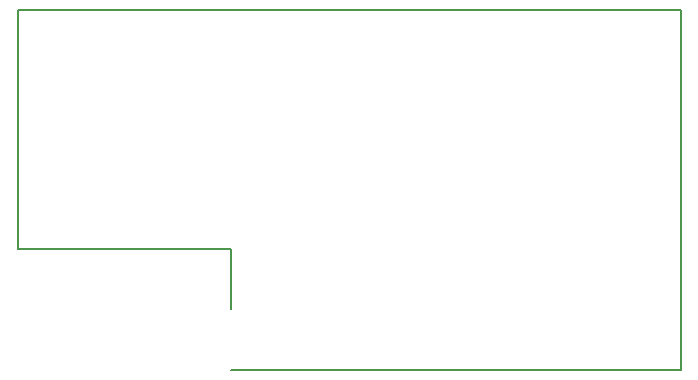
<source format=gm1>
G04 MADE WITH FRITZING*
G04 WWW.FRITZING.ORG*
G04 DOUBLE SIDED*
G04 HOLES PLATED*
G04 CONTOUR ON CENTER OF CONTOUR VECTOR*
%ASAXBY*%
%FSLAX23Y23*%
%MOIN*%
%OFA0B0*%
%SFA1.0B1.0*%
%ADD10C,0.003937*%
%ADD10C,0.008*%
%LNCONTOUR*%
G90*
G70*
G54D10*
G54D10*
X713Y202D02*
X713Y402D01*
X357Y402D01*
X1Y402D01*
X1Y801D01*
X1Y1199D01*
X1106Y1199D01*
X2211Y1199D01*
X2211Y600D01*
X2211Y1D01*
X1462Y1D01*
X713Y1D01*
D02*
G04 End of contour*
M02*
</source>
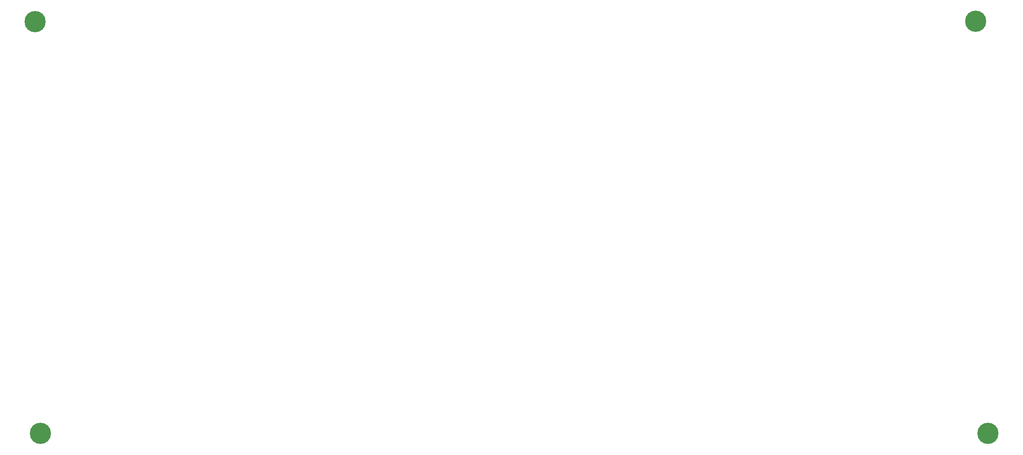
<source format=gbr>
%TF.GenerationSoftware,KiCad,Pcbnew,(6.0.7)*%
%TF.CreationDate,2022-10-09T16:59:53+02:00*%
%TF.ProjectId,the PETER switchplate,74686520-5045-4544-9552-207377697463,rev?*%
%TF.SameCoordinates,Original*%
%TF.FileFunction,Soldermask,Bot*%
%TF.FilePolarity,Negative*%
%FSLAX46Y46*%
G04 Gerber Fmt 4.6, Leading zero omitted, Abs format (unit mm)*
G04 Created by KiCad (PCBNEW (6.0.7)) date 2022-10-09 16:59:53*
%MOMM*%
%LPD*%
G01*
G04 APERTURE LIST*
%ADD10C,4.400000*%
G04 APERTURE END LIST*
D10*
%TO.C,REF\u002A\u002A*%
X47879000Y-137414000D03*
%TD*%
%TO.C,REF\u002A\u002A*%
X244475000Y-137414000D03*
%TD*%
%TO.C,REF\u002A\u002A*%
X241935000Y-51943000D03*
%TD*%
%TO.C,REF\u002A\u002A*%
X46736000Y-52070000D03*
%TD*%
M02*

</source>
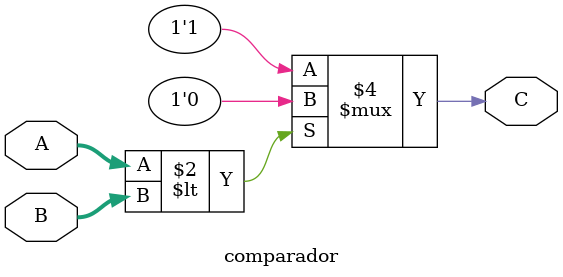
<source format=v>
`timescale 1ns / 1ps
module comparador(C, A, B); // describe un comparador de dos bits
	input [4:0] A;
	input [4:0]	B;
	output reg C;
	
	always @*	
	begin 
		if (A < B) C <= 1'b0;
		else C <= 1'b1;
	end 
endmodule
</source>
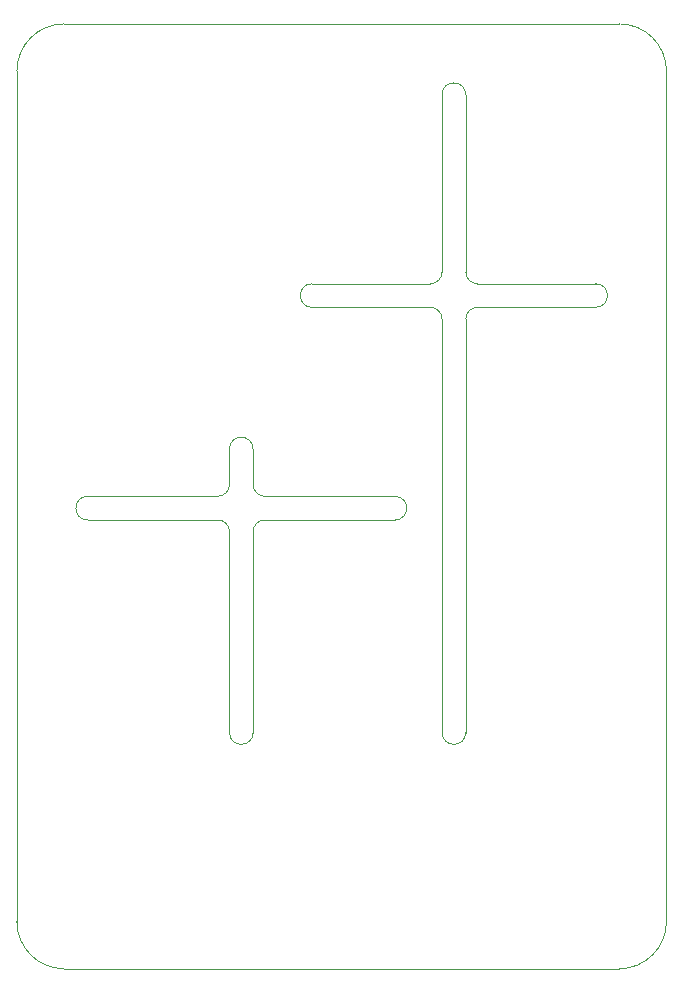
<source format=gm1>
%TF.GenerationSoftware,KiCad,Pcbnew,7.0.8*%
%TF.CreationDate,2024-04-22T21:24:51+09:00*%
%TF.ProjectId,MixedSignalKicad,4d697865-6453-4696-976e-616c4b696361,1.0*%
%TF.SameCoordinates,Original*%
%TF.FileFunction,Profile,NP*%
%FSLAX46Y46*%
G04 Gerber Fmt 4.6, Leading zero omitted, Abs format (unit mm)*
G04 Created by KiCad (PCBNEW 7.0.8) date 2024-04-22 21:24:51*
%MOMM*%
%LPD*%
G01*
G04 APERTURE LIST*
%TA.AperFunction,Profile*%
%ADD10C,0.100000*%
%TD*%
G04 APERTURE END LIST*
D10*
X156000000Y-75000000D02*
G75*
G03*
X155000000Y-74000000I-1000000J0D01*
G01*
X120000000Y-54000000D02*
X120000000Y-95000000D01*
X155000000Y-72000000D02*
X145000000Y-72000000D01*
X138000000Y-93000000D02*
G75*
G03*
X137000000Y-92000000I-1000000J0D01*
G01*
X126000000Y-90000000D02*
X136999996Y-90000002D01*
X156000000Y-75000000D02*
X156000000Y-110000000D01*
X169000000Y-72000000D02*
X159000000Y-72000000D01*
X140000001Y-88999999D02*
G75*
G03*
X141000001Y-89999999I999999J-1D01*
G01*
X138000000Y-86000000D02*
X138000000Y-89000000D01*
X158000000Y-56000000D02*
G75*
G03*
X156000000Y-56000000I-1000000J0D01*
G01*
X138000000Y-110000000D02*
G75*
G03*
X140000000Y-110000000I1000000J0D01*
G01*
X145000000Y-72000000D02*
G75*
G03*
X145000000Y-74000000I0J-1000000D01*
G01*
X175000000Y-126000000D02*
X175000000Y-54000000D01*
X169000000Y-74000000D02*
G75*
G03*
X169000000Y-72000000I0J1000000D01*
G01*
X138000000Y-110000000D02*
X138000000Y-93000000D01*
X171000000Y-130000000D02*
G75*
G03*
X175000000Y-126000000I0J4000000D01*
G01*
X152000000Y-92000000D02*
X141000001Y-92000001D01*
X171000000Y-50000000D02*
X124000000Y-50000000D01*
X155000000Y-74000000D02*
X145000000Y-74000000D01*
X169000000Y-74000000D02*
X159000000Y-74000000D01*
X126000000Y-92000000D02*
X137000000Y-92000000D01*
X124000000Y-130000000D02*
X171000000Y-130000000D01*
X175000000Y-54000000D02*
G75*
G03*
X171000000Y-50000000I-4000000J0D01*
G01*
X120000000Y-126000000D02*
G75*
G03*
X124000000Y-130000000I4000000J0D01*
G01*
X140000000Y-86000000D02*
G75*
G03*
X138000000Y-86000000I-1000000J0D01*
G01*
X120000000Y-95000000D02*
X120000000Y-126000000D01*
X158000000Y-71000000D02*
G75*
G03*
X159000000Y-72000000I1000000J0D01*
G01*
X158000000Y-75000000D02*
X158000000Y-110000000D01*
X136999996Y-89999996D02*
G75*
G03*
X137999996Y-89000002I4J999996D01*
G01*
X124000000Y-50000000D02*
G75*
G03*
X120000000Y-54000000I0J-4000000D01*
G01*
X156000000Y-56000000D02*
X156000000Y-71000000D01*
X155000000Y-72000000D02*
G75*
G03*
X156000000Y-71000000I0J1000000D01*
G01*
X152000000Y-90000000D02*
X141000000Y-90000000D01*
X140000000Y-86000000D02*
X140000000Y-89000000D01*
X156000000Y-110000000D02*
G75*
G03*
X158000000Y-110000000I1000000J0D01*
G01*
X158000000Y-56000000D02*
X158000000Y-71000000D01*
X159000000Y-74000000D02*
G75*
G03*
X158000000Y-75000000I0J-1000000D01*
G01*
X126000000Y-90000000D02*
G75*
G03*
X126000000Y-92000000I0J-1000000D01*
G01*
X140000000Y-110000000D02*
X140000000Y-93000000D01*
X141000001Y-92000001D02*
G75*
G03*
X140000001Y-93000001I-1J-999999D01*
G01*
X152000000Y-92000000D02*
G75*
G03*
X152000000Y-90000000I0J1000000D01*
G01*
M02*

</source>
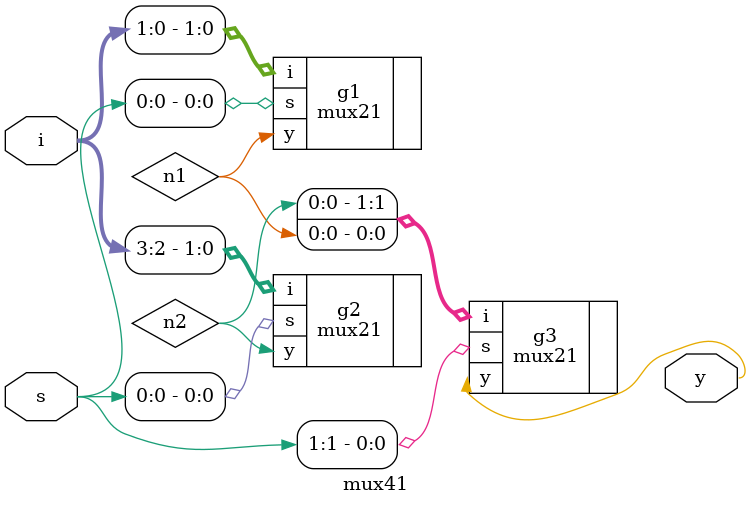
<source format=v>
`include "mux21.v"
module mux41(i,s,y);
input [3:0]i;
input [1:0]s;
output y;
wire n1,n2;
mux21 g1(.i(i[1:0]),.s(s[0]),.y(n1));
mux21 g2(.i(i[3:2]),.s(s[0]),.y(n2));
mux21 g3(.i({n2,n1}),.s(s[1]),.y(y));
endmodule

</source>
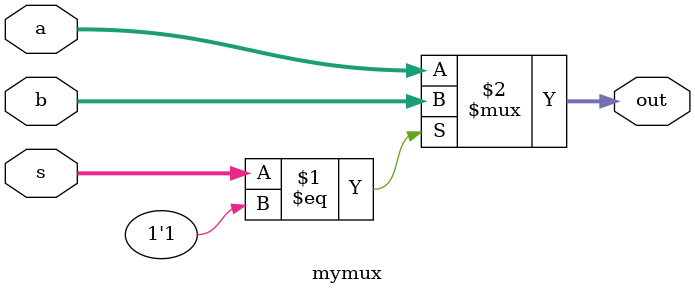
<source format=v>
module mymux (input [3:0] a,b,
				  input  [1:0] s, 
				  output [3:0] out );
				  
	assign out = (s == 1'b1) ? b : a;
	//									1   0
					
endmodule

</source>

───

Your job is to transcribe the entries above exactly; skip the pictures.

<source format=gm1>
G04 MADE WITH FRITZING*
G04 WWW.FRITZING.ORG*
G04 DOUBLE SIDED*
G04 HOLES PLATED*
G04 CONTOUR ON CENTER OF CONTOUR VECTOR*
%ASAXBY*%
%FSLAX23Y23*%
%MOIN*%
%OFA0B0*%
%SFA1.0B1.0*%
%ADD10C,0.003937*%
%ADD10C,0.008*%
%LNCONTOUR*%
G90*
G70*
G54D10*
G54D10*
X713Y202D02*
X713Y402D01*
X357Y402D01*
X1Y402D01*
X1Y801D01*
X1Y1199D01*
X1106Y1199D01*
X2211Y1199D01*
X2211Y600D01*
X2211Y1D01*
X1462Y1D01*
X713Y1D01*
D02*
G04 End of contour*
M02*
</source>
<source format=gbr>
%TF.GenerationSoftware,KiCad,Pcbnew,(6.0.7)*%
%TF.CreationDate,2022-10-09T16:59:53+02:00*%
%TF.ProjectId,the PETER switchplate,74686520-5045-4544-9552-207377697463,rev?*%
%TF.SameCoordinates,Original*%
%TF.FileFunction,Soldermask,Bot*%
%TF.FilePolarity,Negative*%
%FSLAX46Y46*%
G04 Gerber Fmt 4.6, Leading zero omitted, Abs format (unit mm)*
G04 Created by KiCad (PCBNEW (6.0.7)) date 2022-10-09 16:59:53*
%MOMM*%
%LPD*%
G01*
G04 APERTURE LIST*
%ADD10C,4.400000*%
G04 APERTURE END LIST*
D10*
%TO.C,REF\u002A\u002A*%
X47879000Y-137414000D03*
%TD*%
%TO.C,REF\u002A\u002A*%
X244475000Y-137414000D03*
%TD*%
%TO.C,REF\u002A\u002A*%
X241935000Y-51943000D03*
%TD*%
%TO.C,REF\u002A\u002A*%
X46736000Y-52070000D03*
%TD*%
M02*

</source>
<source format=v>
`timescale 1ns / 1ps
module comparador(C, A, B); // describe un comparador de dos bits
	input [4:0] A;
	input [4:0]	B;
	output reg C;
	
	always @*	
	begin 
		if (A < B) C <= 1'b0;
		else C <= 1'b1;
	end 
endmodule
</source>
<source format=gm1>
%TF.GenerationSoftware,KiCad,Pcbnew,7.0.8*%
%TF.CreationDate,2024-04-22T21:24:51+09:00*%
%TF.ProjectId,MixedSignalKicad,4d697865-6453-4696-976e-616c4b696361,1.0*%
%TF.SameCoordinates,Original*%
%TF.FileFunction,Profile,NP*%
%FSLAX46Y46*%
G04 Gerber Fmt 4.6, Leading zero omitted, Abs format (unit mm)*
G04 Created by KiCad (PCBNEW 7.0.8) date 2024-04-22 21:24:51*
%MOMM*%
%LPD*%
G01*
G04 APERTURE LIST*
%TA.AperFunction,Profile*%
%ADD10C,0.100000*%
%TD*%
G04 APERTURE END LIST*
D10*
X156000000Y-75000000D02*
G75*
G03*
X155000000Y-74000000I-1000000J0D01*
G01*
X120000000Y-54000000D02*
X120000000Y-95000000D01*
X155000000Y-72000000D02*
X145000000Y-72000000D01*
X138000000Y-93000000D02*
G75*
G03*
X137000000Y-92000000I-1000000J0D01*
G01*
X126000000Y-90000000D02*
X136999996Y-90000002D01*
X156000000Y-75000000D02*
X156000000Y-110000000D01*
X169000000Y-72000000D02*
X159000000Y-72000000D01*
X140000001Y-88999999D02*
G75*
G03*
X141000001Y-89999999I999999J-1D01*
G01*
X138000000Y-86000000D02*
X138000000Y-89000000D01*
X158000000Y-56000000D02*
G75*
G03*
X156000000Y-56000000I-1000000J0D01*
G01*
X138000000Y-110000000D02*
G75*
G03*
X140000000Y-110000000I1000000J0D01*
G01*
X145000000Y-72000000D02*
G75*
G03*
X145000000Y-74000000I0J-1000000D01*
G01*
X175000000Y-126000000D02*
X175000000Y-54000000D01*
X169000000Y-74000000D02*
G75*
G03*
X169000000Y-72000000I0J1000000D01*
G01*
X138000000Y-110000000D02*
X138000000Y-93000000D01*
X171000000Y-130000000D02*
G75*
G03*
X175000000Y-126000000I0J4000000D01*
G01*
X152000000Y-92000000D02*
X141000001Y-92000001D01*
X171000000Y-50000000D02*
X124000000Y-50000000D01*
X155000000Y-74000000D02*
X145000000Y-74000000D01*
X169000000Y-74000000D02*
X159000000Y-74000000D01*
X126000000Y-92000000D02*
X137000000Y-92000000D01*
X124000000Y-130000000D02*
X171000000Y-130000000D01*
X175000000Y-54000000D02*
G75*
G03*
X171000000Y-50000000I-4000000J0D01*
G01*
X120000000Y-126000000D02*
G75*
G03*
X124000000Y-130000000I4000000J0D01*
G01*
X140000000Y-86000000D02*
G75*
G03*
X138000000Y-86000000I-1000000J0D01*
G01*
X120000000Y-95000000D02*
X120000000Y-126000000D01*
X158000000Y-71000000D02*
G75*
G03*
X159000000Y-72000000I1000000J0D01*
G01*
X158000000Y-75000000D02*
X158000000Y-110000000D01*
X136999996Y-89999996D02*
G75*
G03*
X137999996Y-89000002I4J999996D01*
G01*
X124000000Y-50000000D02*
G75*
G03*
X120000000Y-54000000I0J-4000000D01*
G01*
X156000000Y-56000000D02*
X156000000Y-71000000D01*
X155000000Y-72000000D02*
G75*
G03*
X156000000Y-71000000I0J1000000D01*
G01*
X152000000Y-90000000D02*
X141000000Y-90000000D01*
X140000000Y-86000000D02*
X140000000Y-89000000D01*
X156000000Y-110000000D02*
G75*
G03*
X158000000Y-110000000I1000000J0D01*
G01*
X158000000Y-56000000D02*
X158000000Y-71000000D01*
X159000000Y-74000000D02*
G75*
G03*
X158000000Y-75000000I0J-1000000D01*
G01*
X126000000Y-90000000D02*
G75*
G03*
X126000000Y-92000000I0J-1000000D01*
G01*
X140000000Y-110000000D02*
X140000000Y-93000000D01*
X141000001Y-92000001D02*
G75*
G03*
X140000001Y-93000001I-1J-999999D01*
G01*
X152000000Y-92000000D02*
G75*
G03*
X152000000Y-90000000I0J1000000D01*
G01*
M02*

</source>
<source format=v>
`include "mux21.v"
module mux41(i,s,y);
input [3:0]i;
input [1:0]s;
output y;
wire n1,n2;
mux21 g1(.i(i[1:0]),.s(s[0]),.y(n1));
mux21 g2(.i(i[3:2]),.s(s[0]),.y(n2));
mux21 g3(.i({n2,n1}),.s(s[1]),.y(y));
endmodule

</source>
<source format=v>
module mymux (input [3:0] a,b,
				  input  [1:0] s, 
				  output [3:0] out );
				  
	assign out = (s == 1'b1) ? b : a;
	//									1   0
					
endmodule

</source>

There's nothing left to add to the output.